▶ **Instructions to follow**
The answer must consist of every line below containing "vous".

▶ **Records provided**
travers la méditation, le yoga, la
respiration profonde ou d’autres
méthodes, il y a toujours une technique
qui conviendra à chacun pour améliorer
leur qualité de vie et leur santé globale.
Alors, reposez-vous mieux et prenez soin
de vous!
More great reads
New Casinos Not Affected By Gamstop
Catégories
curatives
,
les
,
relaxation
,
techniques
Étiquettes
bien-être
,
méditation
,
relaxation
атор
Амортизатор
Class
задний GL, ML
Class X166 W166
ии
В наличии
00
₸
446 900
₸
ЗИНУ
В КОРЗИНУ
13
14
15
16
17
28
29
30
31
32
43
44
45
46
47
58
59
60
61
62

▶ **Solution to this exercise**
Alors, reposez-vous mieux et prenez soin
de vous!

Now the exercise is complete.